- **Acción requerida 1**:
Transcribe el fragmento del texto sobre la catedral de Chartres que va entre "No sólo de la" y "su genio inigualable.", ambos incluidos.
- **Acción requerida 2**:
Por favor, responde estas preguntas sobre el texto sobre la catedral de Chartres:
(a) ¿Qué destruyó la vieja basílica románica?
(b) ¿Bajo las órdenes de quiénes se puso toda la gente que acudió a reconstruir el santuario?
(c) ¿Qué nombre no conoce nadie?

- **Texto fuente**:
::::::::::

Si no estuviera profusamente testimoniado por diversas crónicas y copiosos documentos,
sería increíble. Cuando el santuario de Nuestra Señora de Chartres, la vieja
basílica románica, fue destruido por el fuego, un movimiento unánime rotundo y
clamoroso se produjo en todo el país de la Beauce. Hombres maduros, mujeres,
viejos, niños, interrumpieron sus labores, abandonaron sus hogares y, con lo
que tenían a su disposición, corrieron a restablecer el santuario destruido.
No sólo de la
Beauce; de Bretaña, de Normandía, de la Isla de Francia y de la misma Lorena,
un pueblo entero se volcó en la llanura de Chartres. Los ricos concurrieron con
sus bienes, se uncieron a las carretas y tiraron de las cuartas junto con los
paisanos y los artesanos. Damas de alta alcurnia se improvisaron cocineras,
despenseras, cantineras, y todo este mundo abigarrado y signado por los
estigmas de nacimiento diversos se puso bajo las órdenes de los monjes que
improvisados arquitectos erigieron esa oración de piedra a la que Péguy cantó
con su genio inigualable.
«La plus haute oraison qu’on ait jamais portée
la plus droite raison qu’on ait jamais jetée,
et vers un ciel sans bord la ligne la plus
haute».[1]
Lo más curioso
para nuestra mentalidad tan celosa de la propiedad intelectual es que nadie
conoce el nombre del genio que concibió el plan de la catedral y dirigió todos
sus trabajos. Péguy lo menciona en su altivo anonimato:
«Un homme de chez nous a fait ici jaillir
depuis le ras du sol ju’au pieu de la
croix,
plus haut que tous les saints, plus haut que tous les rois,
la flèche irréprochable et qui ne peut
faillir».[2]
La catedral
con ser el centro y el símbolo perfecto de la ciudad cristiana, no hubiera
alcanzado la altura de la plenitud mística si sus bóvedas no hubieran servido
para contener el eco del canto coral más sublime hasta ahora conocido.

::::::::::

- **Segmento de datos**:

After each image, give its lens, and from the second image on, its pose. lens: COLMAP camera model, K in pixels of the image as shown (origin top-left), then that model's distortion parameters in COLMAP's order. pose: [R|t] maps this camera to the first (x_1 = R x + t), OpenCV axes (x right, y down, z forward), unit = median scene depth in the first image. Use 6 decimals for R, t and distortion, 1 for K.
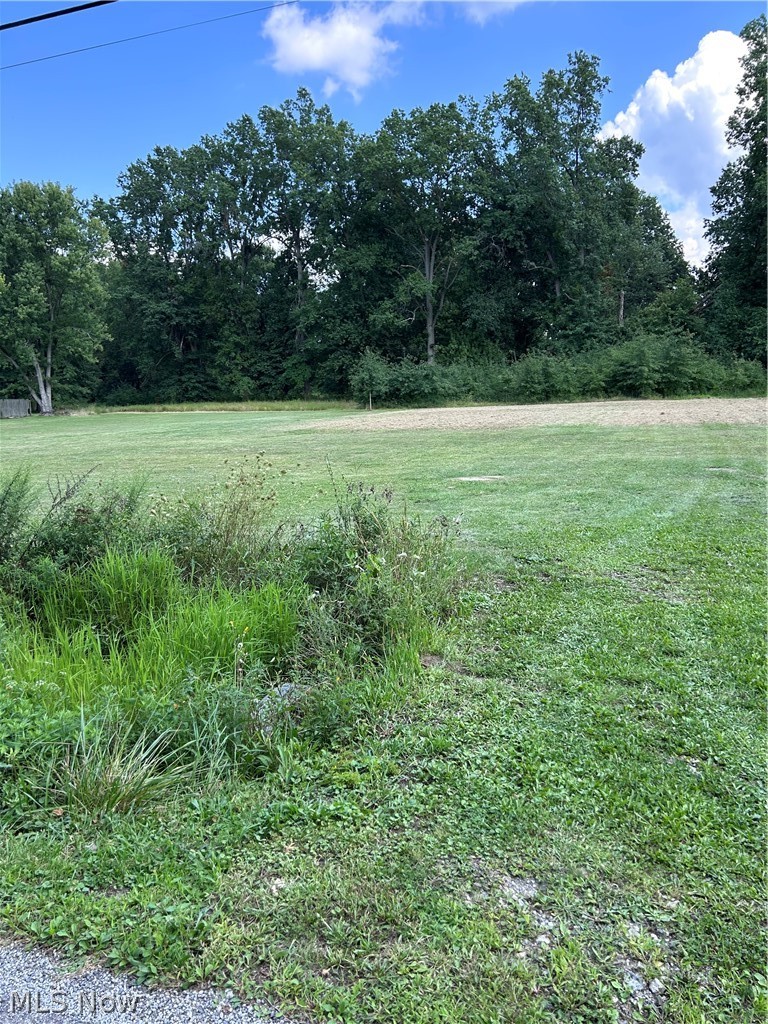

::::::::::

- **Casilla de respuesta 1**:
No sólo de la
Beauce; de Bretaña, de Normandía, de la Isla de Francia y de la misma Lorena,
un pueblo entero se volcó en la llanura de Chartres. Los ricos concurrieron con
sus bienes, se uncieron a las carretas y tiraron de las cuartas junto con los
paisanos y los artesanos. Damas de alta alcurnia se improvisaron cocineras,
despenseras, cantineras, y todo este mundo abigarrado y signado por los
estigmas de nacimiento diversos se puso bajo las órdenes de los monjes que
improvisados arquitectos erigieron esa oración de piedra a la que Péguy cantó
con su genio inigualable.

- **Casilla de respuesta 2**:
(a) El fuego.
(b) De los monjes.
(c) El del genio que concibió el plan de la catedral y dirigió todos sus trabajos.